Forest destruction was at an alarming rate in the park, he said, with more than 60 percent of 126,000 hectares of forested areas already turned into idle grasslands and cassava plantations.
Illegal logging activities had also gone on unabated in the northern parts of the park such as Cabang Gayabaru (Central Lampung), Rasau and Kuala Penet (East Lampung).
In Kuala Penet alone, Mukri said that at least 2,000 hectares of the forest had been turned into cassava crops.
In Cabang Gayabaru and Rasau, dozens of illegal loggers openly felled trees using handsaws, machetes, ropes and chainsaws.
The perpetrators used the services of boat operators in the area to transport the already-processed timber.
According to Mukri, the perpetrators usually rented motorboats at Rp 300,000 for each journey.
In a single trip, a medium-sized boat can carry hundreds of cubic meters of wood. Loggers continued to operate in the area despite it supposedly being guarded by a number of forest rangers.
"Like a terminal disease, the condition of the national park, especially the areas in Cabang Gayabaru and Rasau, are in a chronic state. Every day, hundreds, if not thousands, of illegal loggers enter the forest," he said.
Thousands of hectares of forest in the national now resembled football fields, barren of big trees, including the nibung variety that used to be used by fishermen to make floating fish traps.
Only thousands of tree stumps remain. Besides that, many footpaths and hundreds of ditches were found in several parts of the forest, used by the perpetrators to transport timber out of the forest.
Head of the Way Kambas National Park office, Mega Haryanto, claimed his office had faced difficulties in curbing illegal logging in the park. He stressed rangers had made persuasive and preventive efforts to constrain logging activities.

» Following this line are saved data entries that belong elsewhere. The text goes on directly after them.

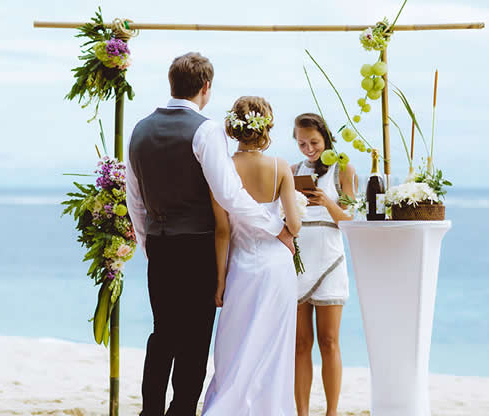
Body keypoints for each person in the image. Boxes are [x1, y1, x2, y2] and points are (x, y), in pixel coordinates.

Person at [126, 53, 295, 416]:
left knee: (162, 334)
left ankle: (150, 411)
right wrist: (274, 226)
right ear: (205, 87)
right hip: (198, 245)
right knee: (194, 338)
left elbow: (134, 197)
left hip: (160, 244)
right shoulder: (206, 130)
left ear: (171, 84)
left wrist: (148, 244)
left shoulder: (139, 129)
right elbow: (229, 194)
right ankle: (182, 410)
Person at [201, 96, 300, 415]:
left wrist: (219, 280)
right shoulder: (281, 166)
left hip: (241, 268)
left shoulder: (223, 169)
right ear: (266, 126)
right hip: (276, 268)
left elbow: (222, 230)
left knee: (236, 344)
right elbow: (294, 226)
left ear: (234, 128)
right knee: (273, 345)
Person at [290, 113, 356, 416]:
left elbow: (349, 220)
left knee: (329, 341)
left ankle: (331, 412)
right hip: (300, 260)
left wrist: (326, 202)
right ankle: (302, 412)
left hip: (330, 258)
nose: (308, 148)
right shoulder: (292, 171)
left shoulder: (343, 169)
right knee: (301, 344)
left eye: (314, 142)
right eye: (302, 143)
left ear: (326, 138)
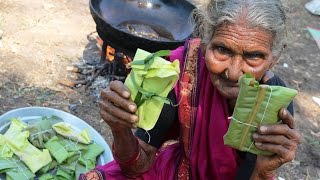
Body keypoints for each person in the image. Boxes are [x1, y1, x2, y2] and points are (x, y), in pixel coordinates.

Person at [80, 0, 301, 179]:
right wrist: (120, 130)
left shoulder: (273, 102)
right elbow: (136, 167)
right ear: (204, 42)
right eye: (222, 50)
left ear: (275, 56)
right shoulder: (183, 72)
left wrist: (264, 171)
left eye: (253, 56)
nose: (233, 73)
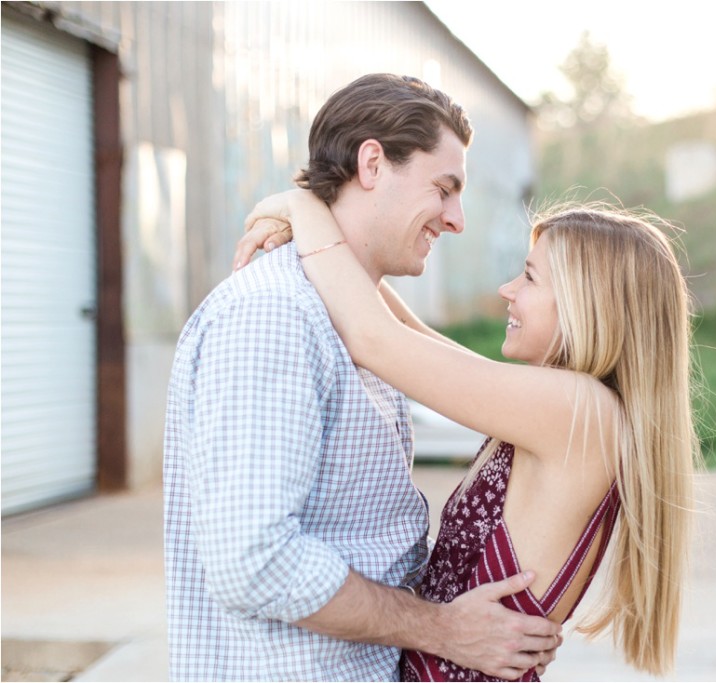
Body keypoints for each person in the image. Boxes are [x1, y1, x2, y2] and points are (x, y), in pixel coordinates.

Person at [163, 73, 561, 682]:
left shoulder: (352, 315)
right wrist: (441, 627)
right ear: (371, 162)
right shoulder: (273, 316)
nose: (456, 220)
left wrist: (303, 211)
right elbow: (255, 563)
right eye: (444, 189)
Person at [235, 188, 702, 680]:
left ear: (587, 304)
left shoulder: (575, 410)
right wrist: (329, 236)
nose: (507, 290)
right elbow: (407, 332)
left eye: (529, 276)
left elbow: (376, 338)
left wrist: (302, 206)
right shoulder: (565, 409)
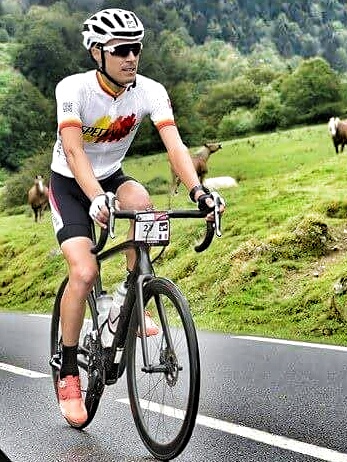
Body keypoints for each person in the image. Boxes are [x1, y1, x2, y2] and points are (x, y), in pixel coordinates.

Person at [48, 8, 224, 426]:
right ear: (97, 53)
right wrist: (94, 197)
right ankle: (69, 369)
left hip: (111, 177)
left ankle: (131, 298)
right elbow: (74, 152)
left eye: (137, 49)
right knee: (86, 271)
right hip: (70, 183)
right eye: (121, 50)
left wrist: (200, 192)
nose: (131, 57)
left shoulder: (149, 91)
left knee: (141, 199)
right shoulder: (73, 89)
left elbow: (176, 147)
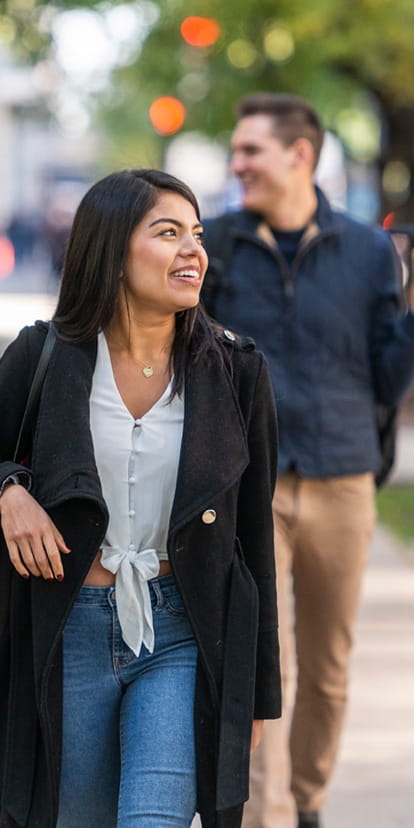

"When taken into account, perhaps hundreds of suspects have already been brought to trial. However, they are not discouraged by the fact. Because of this, we have urged especially those living in buffer zones to cooperate and preserve the national park," he said.
Mega said the illegal activities in the park were not as bad as people imagined. They should be thought of more as "timber thefts" rather than "extreme forest destruction", he said.